C’est ce que pense Me Mbuny, avocat du lieutenant-colonel Justin Danwe, ancien chef des opérations de la DGRE et cerveau présumé du commando monté pour assassiner Martinez Zogo. « Depuis le début de cette affaire, l’État n’était pas partie au dossier », et de ce fait, « l’État ne doit pas encore être cité à ce niveau du procès », a déclaré Me Mbuny. Pour lui, le fait que la DGRE ait envoyé un avocat pour se constituer en partie civile constitue une « entrée par effraction » dans le procès. « Lorsque nous avons vu un conseil arriver en disant qu’il venait pour le compte de la DGRE et pour l’État du Cameroun, nous avons demandé à ce que cette constitution comme partie civile ne soit pas recevable », a expliqué l’avocat.
En effet, lors de l’ouverture du procès, le 25 mars dernier, Me Claude Assira s’est présenté à l’audience brandissant une lettre du directeur général de la DGRE le désignant pour représenter ce service de renseignement en tant que partie civile, c’est-à-dire comme victime dans l’affaire de l’assassinat de l’animateur où ses agents sont impliqués. Or, pour de nombreux avocats présents, la DGRE, en tant que démembrement de l’État, doit être tenue pour responsable de ce qui s’est passé, et la responsabilité de l’État ne peut être établie qu’en fin de procès. D’où la notion de « civilement responsable », qui implique le paiement de dommages et intérêts à la victime ou à ses ayants droit. « On ne saurait être à la fois partie civile et civilement responsable », explique Me Mbuny, pour qui « l’État tente de se soustraire à sa responsabilité ». « L’État doit payer », soutient-il.

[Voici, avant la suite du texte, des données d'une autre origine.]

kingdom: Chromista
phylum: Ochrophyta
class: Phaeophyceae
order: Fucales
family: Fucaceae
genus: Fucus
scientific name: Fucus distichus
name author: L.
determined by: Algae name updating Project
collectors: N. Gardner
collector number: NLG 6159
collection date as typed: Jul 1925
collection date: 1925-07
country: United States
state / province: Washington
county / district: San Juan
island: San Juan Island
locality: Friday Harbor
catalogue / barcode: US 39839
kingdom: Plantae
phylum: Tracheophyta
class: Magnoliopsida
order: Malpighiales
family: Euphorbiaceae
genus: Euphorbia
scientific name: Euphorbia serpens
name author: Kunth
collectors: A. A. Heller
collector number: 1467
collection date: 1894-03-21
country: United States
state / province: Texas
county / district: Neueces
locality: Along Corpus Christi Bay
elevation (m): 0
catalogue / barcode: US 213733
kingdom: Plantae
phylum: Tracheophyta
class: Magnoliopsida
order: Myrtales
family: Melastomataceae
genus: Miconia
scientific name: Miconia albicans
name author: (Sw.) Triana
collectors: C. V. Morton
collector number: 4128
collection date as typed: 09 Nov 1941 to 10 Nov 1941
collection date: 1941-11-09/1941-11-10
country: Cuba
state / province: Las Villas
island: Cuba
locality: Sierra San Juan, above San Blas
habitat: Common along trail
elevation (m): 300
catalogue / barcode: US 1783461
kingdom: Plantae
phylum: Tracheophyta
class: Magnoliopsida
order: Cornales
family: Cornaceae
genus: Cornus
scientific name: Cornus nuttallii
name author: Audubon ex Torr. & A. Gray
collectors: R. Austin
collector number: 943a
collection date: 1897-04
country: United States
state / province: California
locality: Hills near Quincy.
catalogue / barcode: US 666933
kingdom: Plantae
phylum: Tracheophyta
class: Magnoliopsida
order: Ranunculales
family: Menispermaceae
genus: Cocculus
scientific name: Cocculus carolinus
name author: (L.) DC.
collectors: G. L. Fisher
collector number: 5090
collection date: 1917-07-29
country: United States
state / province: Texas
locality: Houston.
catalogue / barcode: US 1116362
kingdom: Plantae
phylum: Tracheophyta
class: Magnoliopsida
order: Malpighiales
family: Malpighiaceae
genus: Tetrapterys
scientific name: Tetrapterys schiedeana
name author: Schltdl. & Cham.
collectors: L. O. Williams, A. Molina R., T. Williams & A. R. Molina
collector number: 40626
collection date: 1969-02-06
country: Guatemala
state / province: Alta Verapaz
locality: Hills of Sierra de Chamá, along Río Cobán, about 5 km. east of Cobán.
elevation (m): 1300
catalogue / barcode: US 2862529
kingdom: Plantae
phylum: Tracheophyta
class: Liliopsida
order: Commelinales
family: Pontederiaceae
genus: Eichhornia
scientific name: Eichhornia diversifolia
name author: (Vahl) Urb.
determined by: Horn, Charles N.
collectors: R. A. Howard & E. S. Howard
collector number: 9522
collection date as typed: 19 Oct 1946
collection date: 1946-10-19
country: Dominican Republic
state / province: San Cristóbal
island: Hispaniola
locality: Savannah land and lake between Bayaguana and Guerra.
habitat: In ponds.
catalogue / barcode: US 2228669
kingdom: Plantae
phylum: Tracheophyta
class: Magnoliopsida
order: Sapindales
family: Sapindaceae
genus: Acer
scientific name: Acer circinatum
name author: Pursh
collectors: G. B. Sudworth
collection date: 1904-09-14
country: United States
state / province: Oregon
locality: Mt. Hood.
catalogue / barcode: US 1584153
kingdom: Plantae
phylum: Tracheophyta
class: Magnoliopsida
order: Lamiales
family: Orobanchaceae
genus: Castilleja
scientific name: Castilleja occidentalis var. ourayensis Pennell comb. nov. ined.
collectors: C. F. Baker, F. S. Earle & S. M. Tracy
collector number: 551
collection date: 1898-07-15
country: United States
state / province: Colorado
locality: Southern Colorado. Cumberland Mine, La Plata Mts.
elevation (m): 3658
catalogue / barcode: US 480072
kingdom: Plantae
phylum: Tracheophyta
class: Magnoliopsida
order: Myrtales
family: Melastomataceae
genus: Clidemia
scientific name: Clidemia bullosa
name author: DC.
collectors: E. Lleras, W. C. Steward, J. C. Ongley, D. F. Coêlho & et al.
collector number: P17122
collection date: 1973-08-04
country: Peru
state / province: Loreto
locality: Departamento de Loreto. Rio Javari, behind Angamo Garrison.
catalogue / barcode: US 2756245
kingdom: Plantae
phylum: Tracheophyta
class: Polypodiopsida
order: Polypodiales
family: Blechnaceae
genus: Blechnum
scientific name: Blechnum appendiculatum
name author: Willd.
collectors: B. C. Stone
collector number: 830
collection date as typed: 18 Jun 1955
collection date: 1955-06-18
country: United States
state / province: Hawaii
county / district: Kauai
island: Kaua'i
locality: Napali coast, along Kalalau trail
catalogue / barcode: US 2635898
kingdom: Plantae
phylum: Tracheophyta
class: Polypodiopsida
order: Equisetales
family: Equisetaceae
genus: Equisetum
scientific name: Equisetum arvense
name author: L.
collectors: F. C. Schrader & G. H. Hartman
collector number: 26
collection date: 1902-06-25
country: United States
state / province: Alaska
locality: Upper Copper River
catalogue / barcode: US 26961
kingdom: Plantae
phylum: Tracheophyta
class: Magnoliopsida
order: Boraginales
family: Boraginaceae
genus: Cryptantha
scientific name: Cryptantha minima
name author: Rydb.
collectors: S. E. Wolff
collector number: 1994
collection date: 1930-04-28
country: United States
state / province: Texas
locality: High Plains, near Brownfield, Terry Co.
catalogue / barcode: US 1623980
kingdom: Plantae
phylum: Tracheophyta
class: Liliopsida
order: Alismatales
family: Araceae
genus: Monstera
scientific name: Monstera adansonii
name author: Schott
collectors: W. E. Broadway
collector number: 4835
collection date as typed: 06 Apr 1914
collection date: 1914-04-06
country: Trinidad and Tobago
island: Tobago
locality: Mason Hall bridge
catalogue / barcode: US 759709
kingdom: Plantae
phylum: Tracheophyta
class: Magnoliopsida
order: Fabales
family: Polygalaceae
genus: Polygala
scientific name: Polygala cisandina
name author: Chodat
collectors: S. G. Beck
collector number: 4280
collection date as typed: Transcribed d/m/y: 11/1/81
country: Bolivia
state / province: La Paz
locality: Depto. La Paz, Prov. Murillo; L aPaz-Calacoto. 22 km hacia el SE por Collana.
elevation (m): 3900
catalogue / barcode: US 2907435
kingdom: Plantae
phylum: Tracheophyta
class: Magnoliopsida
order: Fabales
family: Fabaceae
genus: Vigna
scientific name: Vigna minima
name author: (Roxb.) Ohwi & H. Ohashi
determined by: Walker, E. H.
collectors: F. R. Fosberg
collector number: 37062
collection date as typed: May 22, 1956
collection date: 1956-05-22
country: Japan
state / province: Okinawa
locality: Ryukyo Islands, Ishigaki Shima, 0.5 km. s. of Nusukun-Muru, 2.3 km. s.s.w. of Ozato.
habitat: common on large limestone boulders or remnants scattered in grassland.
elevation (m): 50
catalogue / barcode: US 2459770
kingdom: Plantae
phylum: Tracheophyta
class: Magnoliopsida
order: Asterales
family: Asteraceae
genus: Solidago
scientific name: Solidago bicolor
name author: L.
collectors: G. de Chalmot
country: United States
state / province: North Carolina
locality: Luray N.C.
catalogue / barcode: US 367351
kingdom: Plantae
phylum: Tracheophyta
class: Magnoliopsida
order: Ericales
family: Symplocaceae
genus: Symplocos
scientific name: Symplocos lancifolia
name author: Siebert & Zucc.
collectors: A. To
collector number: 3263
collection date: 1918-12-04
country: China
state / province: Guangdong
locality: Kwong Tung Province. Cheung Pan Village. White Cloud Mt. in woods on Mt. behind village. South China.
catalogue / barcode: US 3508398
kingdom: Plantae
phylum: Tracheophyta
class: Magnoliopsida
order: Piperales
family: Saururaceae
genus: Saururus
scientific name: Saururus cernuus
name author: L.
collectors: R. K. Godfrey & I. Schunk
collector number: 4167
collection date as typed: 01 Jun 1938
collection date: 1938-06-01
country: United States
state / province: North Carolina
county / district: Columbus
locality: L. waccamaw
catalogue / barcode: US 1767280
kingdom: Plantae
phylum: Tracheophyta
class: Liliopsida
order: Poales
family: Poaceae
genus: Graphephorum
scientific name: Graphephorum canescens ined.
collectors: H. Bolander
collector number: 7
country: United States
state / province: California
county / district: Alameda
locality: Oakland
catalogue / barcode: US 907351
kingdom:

« L’État n’a rien à cacher »
Face à tout cela, Me Assira, avocat de la DGRE, réplique en affirmant que l’État ne nie pas que ce sont ses agents qui sont accusés dans cette affaire et que certains de ses moyens ont éventuellement été utilisés. Pour lui, « l’État, dans sa qualité de justiciable, a le droit de déclarer qu’il n’a jamais donné d’instructions pour que des actes aussi ignominieux soient commis ». L’avocat reconnaît que certains pensent que « l’État peut ou doit être tenu civilement responsable ». Il explique : « La nuance réside dans le fait qu’en tant que partie civile, l’État adopte une position offensive et estime qu’il a des droits à faire valoir. En revanche, en tant que civilement responsable, il doit répondre aux demandes de la victime ou de ses ayants droit. »
Pourtant, l’avocat de la DGRE tient à montrer la bonne foi de l’État et n’écarte aucune des deux possibilités de constitution. « Il ne faut pas que les gens pensent qu’il y a eu un arrangement empêchant l’État de se présenter dans toutes ses facettes, qui pourraient lui permettre de ne pas avoir à répondre plus tard des conséquences de ses actes. L’État n’a rien à cacher et veut contribuer à la manifestation de la vérité », a déclaré Me Assira. Le procès a été renvoyé au 6 mai prochain pour traiter principalement de trois points : la validité de la constitution de l’État en tant que partie civile, la communication de la liste des témoins, et l’ouverture des débats au fond.